I just want to sell that first book, then I’ll be happy. How many times have I uttered those words? Well I did sell and I am happy. But no one prepared me for the threshold I ultimately crossed. Oh, my published friends tried. Your problems don’t end when you sell, they just change shape, the wise ones said. It isn’t the solution, it’s just the beginning. I didn’t believe them. I thought for sure they just didn’t remember the thrill of getting that phone call and the euphoria that followed. I was wrong.
And I’m here to tell you to be prepared. Do your research. Listen to what every published author out there has to say. Don’t be like me and stick your head in the sand. Don’t say, hey I don’t want to think about a pseudonym, it’s bad luck. Or I may never sell, so why read the RWR articles geared toward the published authors?
Pay attention. But don’t just hear this time … Listen!
Know your targeted publisher better than you know yourself!

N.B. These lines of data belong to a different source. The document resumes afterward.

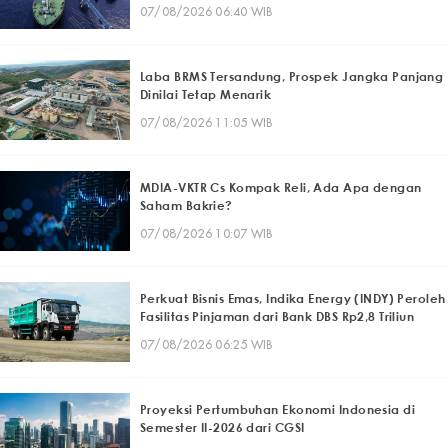
07/08/2026 06:40 WIB
Laba BRMS Tersandung, Prospek Jangka Panjang
Dinilai Tetap Menarik
07/08/2026 11:05 WIB
MDIA-VKTR Cs Kompak Reli, Ada Apa dengan
Saham Bakrie?
07/08/2026 10:07 WIB
Perkuat Bisnis Emas, Indika Energy (INDY) Peroleh
Fasilitas Pinjaman dari Bank DBS Rp2,8 Triliun
07/08/2026 06:25 WIB
Proyeksi Pertumbuhan Ekonomi Indonesia di
Semester II-2026 dari CGSI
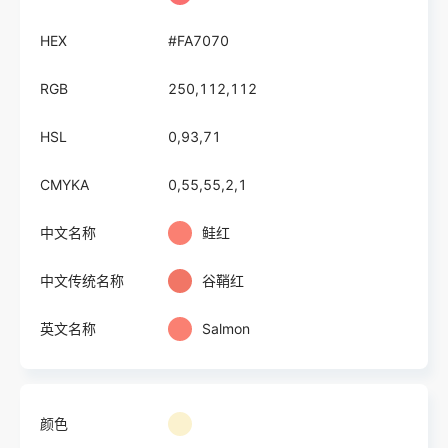
HEX
#FA7070
RGB
250,112,112
HSL
0,93,71
CMYKA
0,55,55,2,1
中文名称
鲑红
中文传统名称
谷鞘红
英文名称
Salmon
颜色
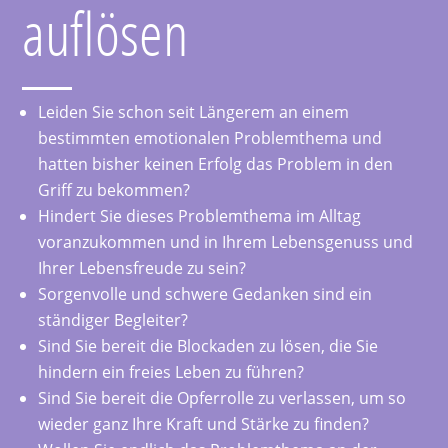
auflösen
Leiden Sie schon seit Längerem an einem
bestimmten emotionalen Problemthema und
hatten bisher keinen Erfolg das Problem in den
Griff zu bekommen?
Hindert Sie dieses Problemthema im Alltag
voranzukommen und in Ihrem Lebensgenuss und
Ihrer Lebensfreude zu sein?
Sorgenvolle und schwere Gedanken sind ein
ständiger Begleiter?
Sind Sie bereit die Blockaden zu lösen, die Sie
hindern ein freies Leben zu führen?
Sind Sie bereit die Opferrolle zu verlassen, um so
wieder ganz Ihre Kraft und Stärke zu finden?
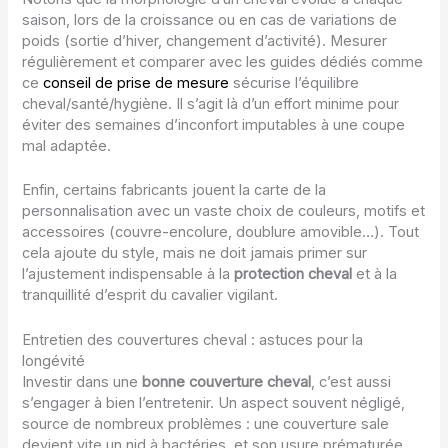
saison, lors de la croissance ou en cas de variations de
poids (sortie d’hiver, changement d’activité). Mesurer
régulièrement et comparer avec les guides dédiés comme
ce
conseil de prise de mesure
sécurise l’équilibre
cheval/santé/hygiène. Il s’agit là d’un effort minime pour
éviter des semaines d’inconfort imputables à une coupe
mal adaptée.
Enfin, certains fabricants jouent la carte de la
personnalisation avec un vaste choix de couleurs, motifs et
accessoires (couvre-encolure, doublure amovible…). Tout
cela ajoute du style, mais ne doit jamais primer sur
l’ajustement indispensable à la
protection cheval
et à la
tranquillité d’esprit du cavalier vigilant.
Entretien des couvertures cheval : astuces pour la
longévité
Investir dans une
bonne couverture cheval
, c’est aussi
s’engager à bien l’entretenir. Un aspect souvent négligé,
source de nombreux problèmes : une couverture sale
devient vite un nid à bactéries, et son usure prématurée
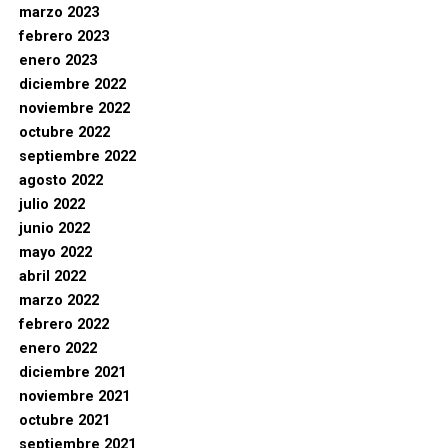
marzo 2023
febrero 2023
enero 2023
diciembre 2022
noviembre 2022
octubre 2022
septiembre 2022
agosto 2022
julio 2022
junio 2022
mayo 2022
abril 2022
marzo 2022
febrero 2022
enero 2022
diciembre 2021
noviembre 2021
octubre 2021
septiembre 2021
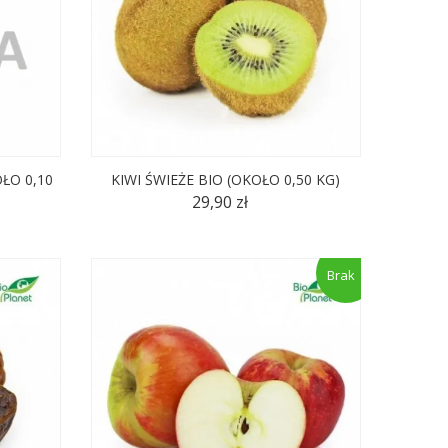
ŁO 0,10
KIWI ŚWIEŻE BIO (OKOŁO 0,50 KG)
29,90 zł
Brak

Know the going advance being offered to new authors, especially if you don’t have an agent to guide you. If you accept an advance less than what is currently given, you’ve set a new standard. You not only jeopardize your own career, but the careers of those new authors who come after you.

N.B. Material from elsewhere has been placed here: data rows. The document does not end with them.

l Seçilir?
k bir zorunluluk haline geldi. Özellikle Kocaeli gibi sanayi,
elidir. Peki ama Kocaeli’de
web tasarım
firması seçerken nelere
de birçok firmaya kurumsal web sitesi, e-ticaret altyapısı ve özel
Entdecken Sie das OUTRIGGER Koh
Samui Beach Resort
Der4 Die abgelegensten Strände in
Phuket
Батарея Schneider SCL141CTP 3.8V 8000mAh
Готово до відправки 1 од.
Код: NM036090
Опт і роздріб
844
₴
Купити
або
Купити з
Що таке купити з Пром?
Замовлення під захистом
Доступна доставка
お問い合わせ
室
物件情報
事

Know the pseudonym policy.
You may be asked to take a pseudonym … it may even be phrased as publisher’s preference. Know that you can fight to keep your own name if that’s your desire, without jeopardizing the sale. It’s called negotiation. You may not win, but you’ll walk away knowing you asked for what you wanted. Better than giving up without making the effort.
Know what the make or break issues are for you going in.
When the call comes you don’t want to be caught unprepared.
Listen to everyone’s advice and then make your own decisions!
I always valued a published author’s opinion, even sometimes more than my own. After all, they’d been there. They knew best, right? Wrong! They knew what was best for them. What they offered was advice based on their experience. What works best for one may not work best for another. I still value other people’s opinions. I also know, a year and a half after that first sale, I have much, much more to learn. So listen to everyone out there … and then make decisions that apply to you and your own career. Just because Jane Doe is offered a three book contract on her second book doesn’t mean you will be too? It doesn’t mean you won’t? But it does mean you shouldn’t insist you’re equally deserving. There are always unknowns out there you know nothing about. Your career is unique!
The fact is, I didn’t know any more the day after I got *The Call* than I did the day before, when I was still *unpublished*. That’s the truth. So stop, look and listen. Absorb it all … and then go with your gut. It got you this far.